Это — подлинное ничем не приукрашенное ни от чего не зависящее "философское одиночество". Мера его бесконечна. Нет в мире более непреложного, более чистого, более невозбранного, более одинокого одиночества, чем оно. Пусть себе бунтуют поэты и страстотерпцы в своих маленьких и больших рукотворных одиночествах и пусть воздыхают толпы почитательниц, взирая на сотрясаемые литаниями подмостки чужих одиноких душ; всем этим "Манфредам" и "Чайльд—Гарольдам" и не мерещилась мера действительного нерукотворного одиночества, им, подбирающим неподражаемые рифмы для звучных оповещений о своем слишком броском, слишком просодическом, слишком фотогеничном одиночестве. Что знали об этом они, жертвы собственных одиночеств, срывающие на них куш прославленности и бессмертия? Теперь они, одинокие и бессмертные, надежно покоятся под режимом "скобок", не допускающим никаких иллюзий. Воцарилось новое одиночество, настолько тихое и неприметное, что до него никому нет дела. Воистину так, да и что это было бы за одиночество, если бы до него кому–то было дело! Никаких стенаний, ропотов и воздетых рук. Чисто рабочая атмосфера, поддерживаемая строжайшей дисциплиной самоответственности. Бесконечные эксперименты и решения диковинных задач. Сверхнапряженная ушедшесть в дело. И чистейшая, ни с чем не сравнимая радость. "Философское одиночество" — но таково оно в кавычках, и кавычки эти равносильны скобкам редукции. Ибо вне скобок, само себя осмыслившее, какое же это одиночество? Можно ли говорить об одиночестве там, где атмосфера насыщена полнотою смысла, где окружающая среда соткана из бесконечных оттенков смысла, где сознание, потерявшее неосмысленный мир со всеми его одиночествами, наново обрело мир, вещи, людей во всей изумительности их первородства и вконец распутало также и древнюю апорию "одиночества", осознав, что подлинно одинокий никогда не говорит об одиночестве, потому что подлинно одинокий никогда не одинок.

§ 5. Сотворение мира

В историко–философской традиции возражения против созерцательности мысли мотивировались, как правило, тем, что, созерцая объект, мысль должна была бы в то же время порождать его. Этот вывод покоился на ряде посылок, и выглядел вполне безукоризненным на фоне заведомо предпосланных убеждений. Предполагалось, что мысль образует знания, лишь опираясь на чувственный материал, доставляемый созерцанием, что мысль сама по себе пуста и заполняется только через чувственные созерцания внешнего мира.
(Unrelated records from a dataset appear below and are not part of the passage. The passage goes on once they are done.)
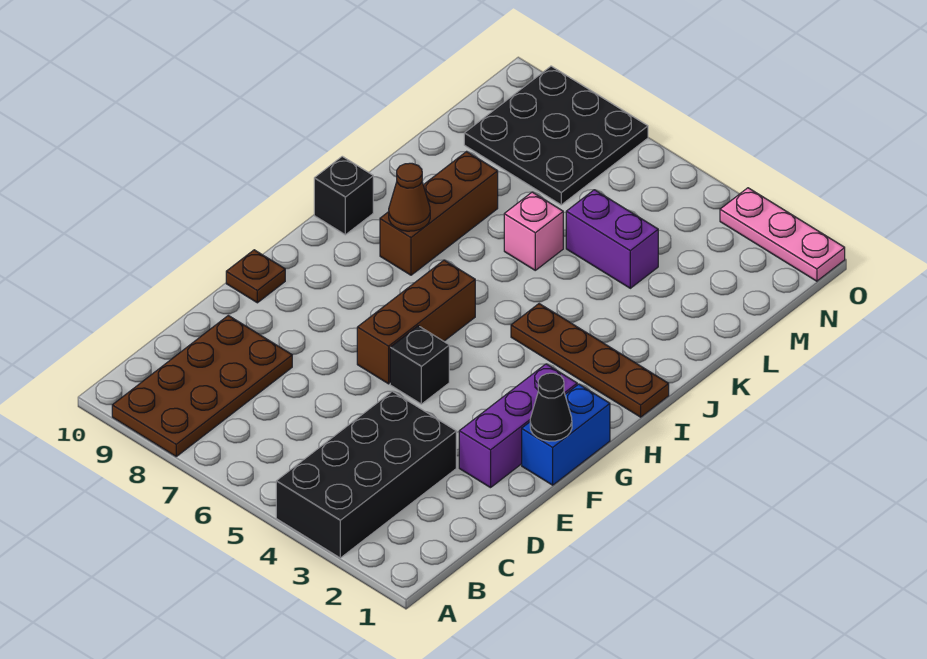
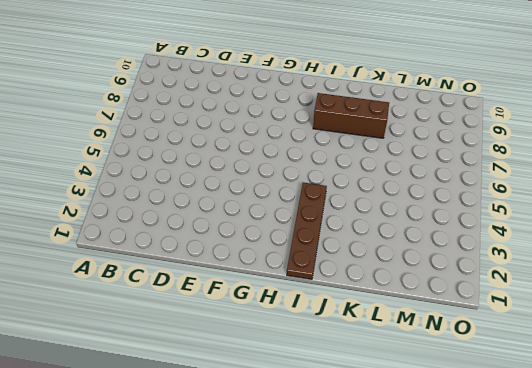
none -> black 2x4 brick [276,391,456,558]
none -> brown 2x4 plate [112,315,292,456]
none -> purple 1x3 brick [459,364,577,488]

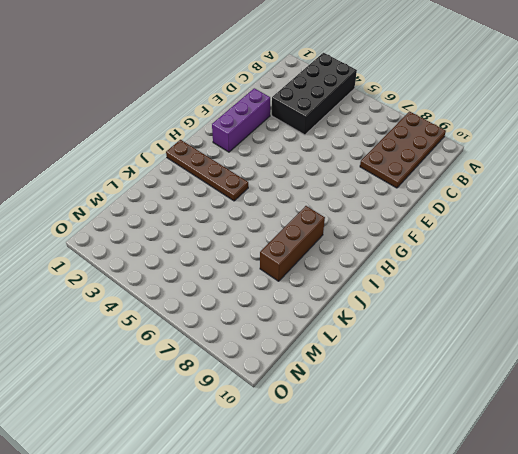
none -> blue 1x2 brick [522,384,610,485]
none -> black 1x1 brick [390,326,449,404]
none -> brown 1x3 brick [357,260,475,384]

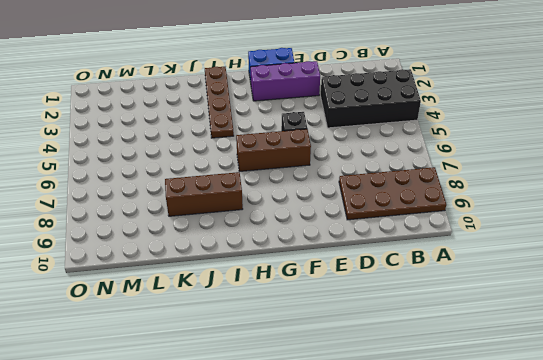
none -> brown 1x1 plate [226,250,285,303]
none -> black 1x1 brick [314,156,373,235]
none -> pink 1x1 brick [504,192,563,270]

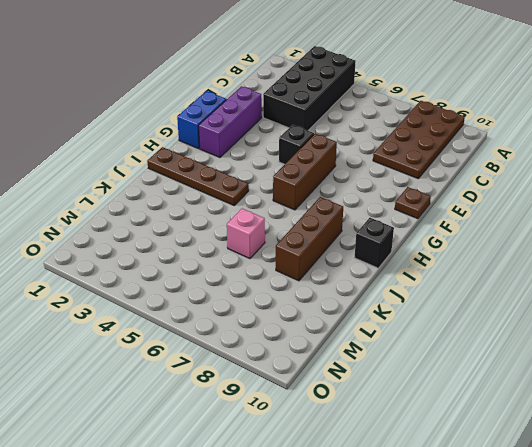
none -> purple 1x2 brick [566,190,658,288]
none -> black 3x3 plate [464,66,648,205]
none -> pink 1x3 plate [720,188,845,281]

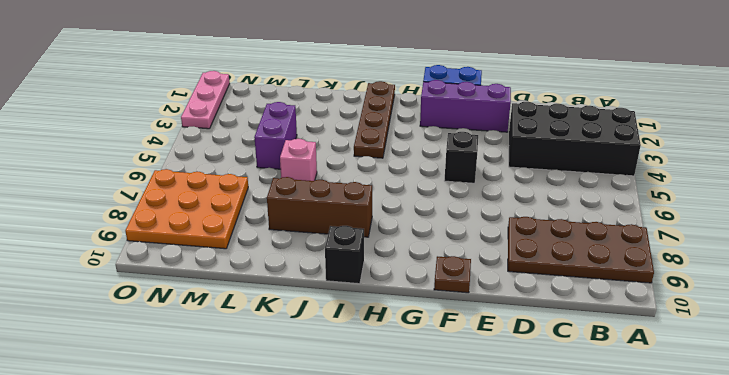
orange 3x3 plate [125,169,248,249] -> black 3x3 plate [464,66,648,205]
none -> brown 1x3 brick [357,260,475,384]
none -> black 1x1 cone [530,373,572,441]
none -> brown 1x1 cone [389,163,430,231]

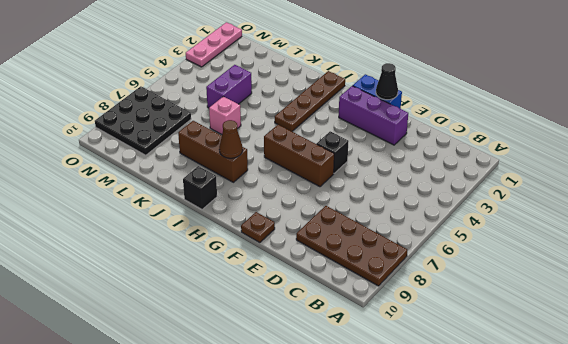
none -> black 2x4 brick [276,391,456,558]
Всякая попытка мысли отвлечься от данных чувственного опыта и изыскивать пути иного опыта рассматривалась как авантюра разума; Кант в "трансцендентальной диалектике" дал увлекательное описание подобного рода авантюр, вырождающихся в неразрешимые антиномии и "пустое диалектическое искусство". Ибо если мысль созерцательна, значит она исходит не из чувственных данных, а из своих собственных; поскольку же считалось, что данные суть всегда чувственные данные, то мысли, вознамерившейся нечто созерцать, пришлось бы самой сотворить себе объект своего созерцания.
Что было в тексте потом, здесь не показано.